PROVIDED RECORDS
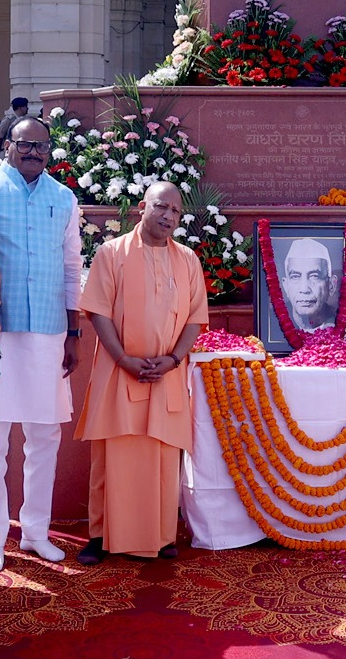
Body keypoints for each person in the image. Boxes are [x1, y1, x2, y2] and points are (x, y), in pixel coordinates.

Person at [74, 181, 208, 564]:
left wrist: (174, 359)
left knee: (163, 456)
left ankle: (162, 536)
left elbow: (195, 318)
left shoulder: (188, 260)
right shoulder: (111, 252)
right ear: (141, 208)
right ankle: (100, 536)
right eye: (161, 207)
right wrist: (122, 358)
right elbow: (98, 310)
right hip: (120, 371)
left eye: (176, 212)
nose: (168, 216)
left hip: (166, 374)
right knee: (112, 454)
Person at [0, 116, 82, 570]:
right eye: (24, 144)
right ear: (5, 145)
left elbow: (72, 266)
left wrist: (73, 332)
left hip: (50, 331)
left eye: (41, 145)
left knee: (44, 437)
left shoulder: (64, 197)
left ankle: (35, 532)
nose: (33, 152)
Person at [282, 237, 339, 331]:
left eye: (315, 276)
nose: (304, 289)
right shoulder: (270, 326)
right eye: (295, 277)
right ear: (286, 286)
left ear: (331, 286)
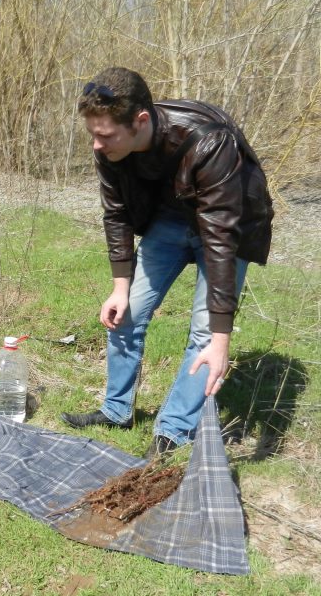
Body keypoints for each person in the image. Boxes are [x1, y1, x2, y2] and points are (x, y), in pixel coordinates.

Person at [62, 67, 273, 456]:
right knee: (126, 312)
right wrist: (119, 287)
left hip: (228, 227)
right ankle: (116, 410)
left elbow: (221, 240)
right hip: (171, 219)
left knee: (204, 335)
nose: (96, 144)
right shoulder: (110, 146)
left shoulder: (209, 143)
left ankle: (173, 432)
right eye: (92, 133)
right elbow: (117, 214)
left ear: (140, 120)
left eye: (104, 135)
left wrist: (221, 338)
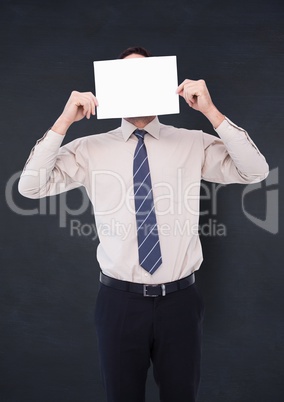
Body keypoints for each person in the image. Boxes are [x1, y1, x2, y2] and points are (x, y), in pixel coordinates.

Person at [18, 46, 269, 402]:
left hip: (180, 302)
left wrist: (211, 112)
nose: (135, 87)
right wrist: (63, 122)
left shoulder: (192, 142)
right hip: (119, 302)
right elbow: (29, 187)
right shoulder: (89, 149)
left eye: (144, 77)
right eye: (125, 79)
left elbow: (255, 170)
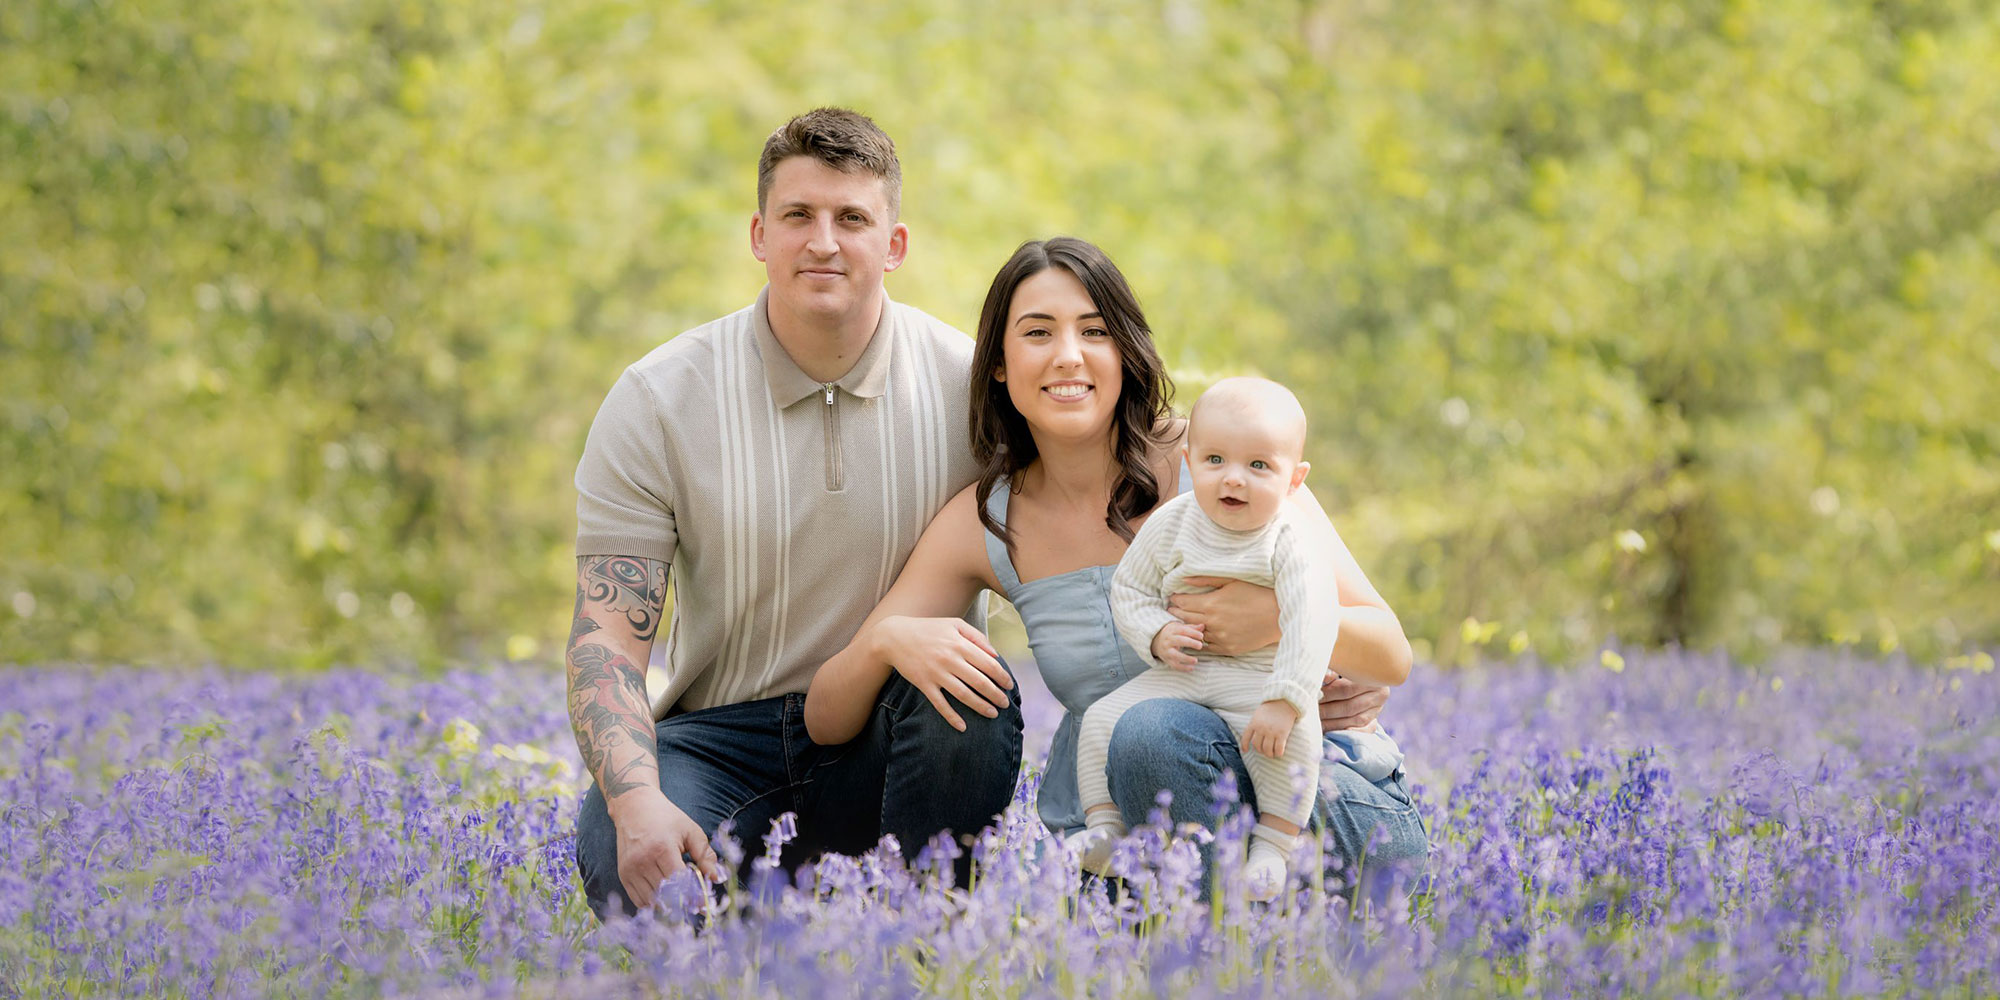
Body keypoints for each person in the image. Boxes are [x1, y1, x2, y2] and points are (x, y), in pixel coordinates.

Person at [804, 237, 1426, 892]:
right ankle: (1218, 940)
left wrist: (1279, 624)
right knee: (1148, 733)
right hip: (1139, 838)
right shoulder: (986, 520)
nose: (1068, 355)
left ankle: (1232, 936)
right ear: (998, 363)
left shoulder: (1218, 462)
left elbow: (1391, 654)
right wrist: (885, 639)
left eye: (1094, 332)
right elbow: (826, 717)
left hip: (1311, 806)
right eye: (1037, 332)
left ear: (1125, 353)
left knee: (1154, 730)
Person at [565, 107, 1023, 920]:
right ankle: (732, 922)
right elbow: (606, 637)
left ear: (895, 245)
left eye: (852, 218)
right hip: (718, 740)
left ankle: (925, 940)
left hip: (897, 728)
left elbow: (1106, 514)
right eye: (798, 216)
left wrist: (1278, 648)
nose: (823, 242)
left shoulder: (974, 392)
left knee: (975, 694)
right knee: (617, 845)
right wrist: (637, 803)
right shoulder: (659, 399)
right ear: (758, 234)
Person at [1076, 376, 1407, 899]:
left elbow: (1312, 619)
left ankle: (1274, 850)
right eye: (1215, 461)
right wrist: (1158, 633)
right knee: (1102, 721)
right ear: (1189, 461)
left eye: (1258, 466)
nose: (1234, 480)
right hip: (1185, 675)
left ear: (1293, 479)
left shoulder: (1288, 535)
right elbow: (1131, 591)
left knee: (1289, 743)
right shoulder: (1171, 523)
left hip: (1260, 679)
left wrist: (1286, 699)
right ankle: (1106, 829)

WHAT YOU HAVE TO DO
Everything above from the line with "left hip: (180, 302)" through the line with "left ankle: (1232, 936)" should be retyped exactly, and nothing else; omit pictures.

EXERCISE RESULT
left hip: (180, 302)
left wrist: (211, 112)
nose: (135, 87)
right wrist: (63, 122)
left shoulder: (192, 142)
right hip: (119, 302)
right elbow: (29, 187)
right shoulder: (89, 149)
left eye: (144, 77)
right eye: (125, 79)
left elbow: (255, 170)
Body keypoints for each person in the image. Boxes are [x1, y1, x2, y2] and points are (x, y), in pixel coordinates.

Person at [804, 237, 1426, 892]:
right ankle: (1218, 940)
left wrist: (1279, 624)
right knee: (1148, 733)
right hip: (1139, 838)
right shoulder: (986, 520)
nose: (1068, 355)
left ankle: (1232, 936)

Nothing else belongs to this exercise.